Set up a shared inventory for your house. Start a free JustTaggit account and label the big-ticket items before the next flatmate change makes it someone's problem. For the landlord side of moving in and out, see our how to create a home inventory from scratch and home inventory for insurance guides.

Frequently asked questions

Why do flatmates end up arguing about who owns what?

Because most shared houses build up communal stuff gradually — one person's old toaster, another's TV, a blender someone's mum bought — with no record of who paid for it. Nobody thinks to write it down until someone's moving out and everyone remembers ownership differently.

How does a QR label solve this better than a group chat note?
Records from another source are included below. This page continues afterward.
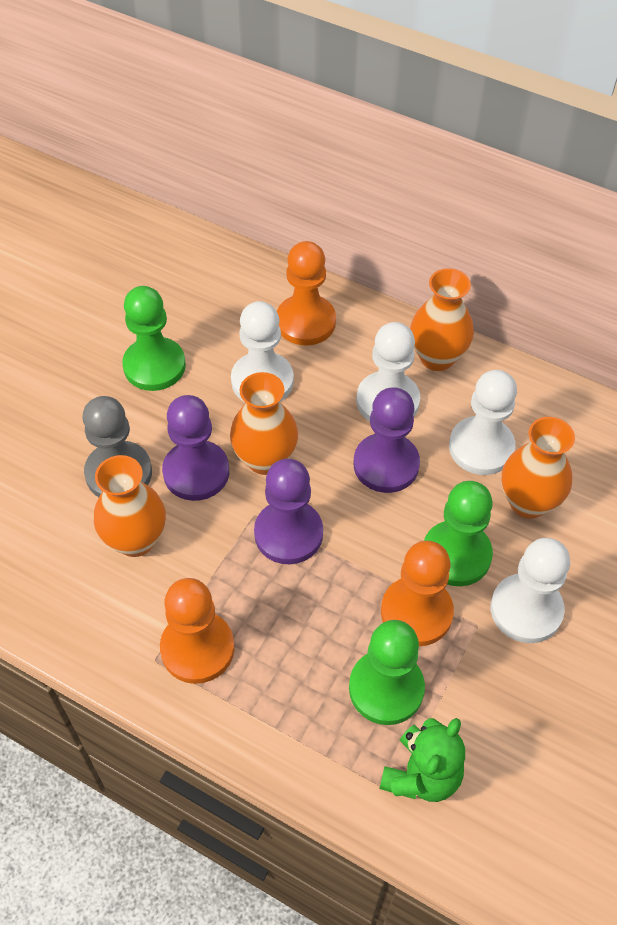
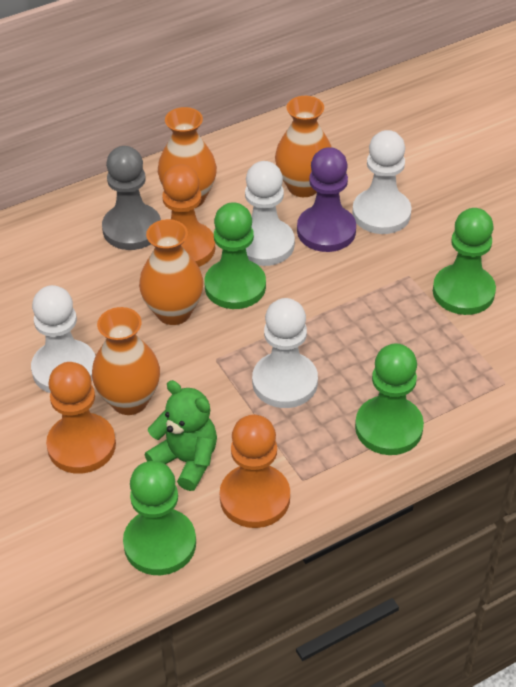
green pawn: 3 -> 4
purple pawn: 3 -> 1

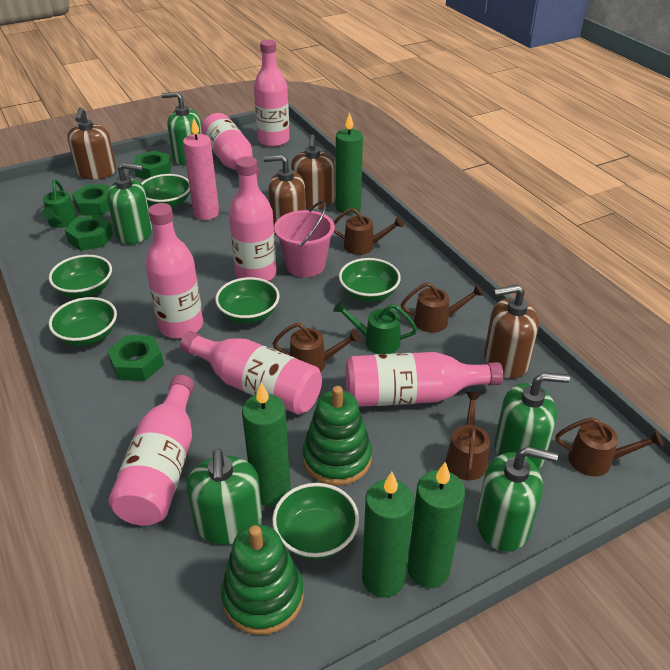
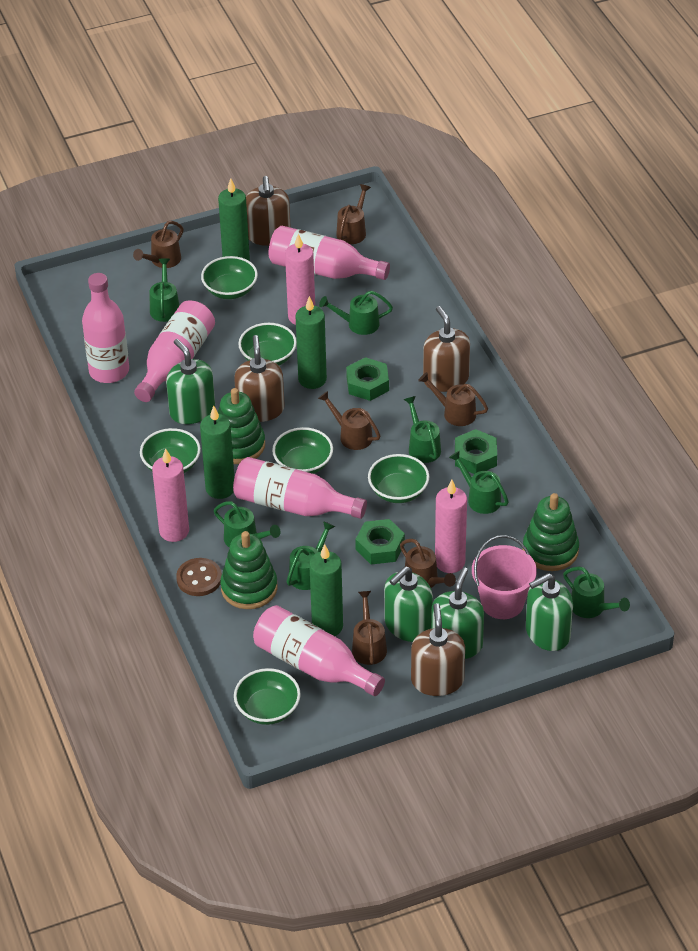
brown button: 0 -> 1
brown watering can: 5 -> 6
green nut: 4 -> 3
green soap dispenser: 5 -> 4
green stacking toy: 2 -> 3
green watering can: 2 -> 7
pink bottle: 7 -> 5
pink candle: 1 -> 3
A WhatsApp message about who bought the hoover gets buried within days. A QR label lives on the item itself, so the ownership record is exactly where the disagreement happens — on the object in front of you — rather than three hundred messages up a group chat.

What should we label in a shared house?

Anything that cost more than a few pounds and would be annoying to lose in an argument: TV, hoover, kitchen appliances, sofa, dining table, garden furniture, and anything a specific flatmate paid for personally but everyone uses.

Does this replace a proper tenancy inventory?

No — a landlord's check-in/check-out inventory covers the property and any furniture they provided. This is about the stuff flatmates buy between themselves, which almost never appears on a landlord's inventory at all.

What happens to the labels when someone moves out?

Whoever owns the item takes it (and the label) with them, or updates the record to show the item is being left behind for the remaining flatmates or sold to them. Either way, it's a five-second edit rather than a debate.

Is this only useful for arguments, or does it help day to day too?

Both. Beyond settling disputes, a shared inventory means new flatmates moving in can see at a glance what's already there and who to ask before they borrow or replace something.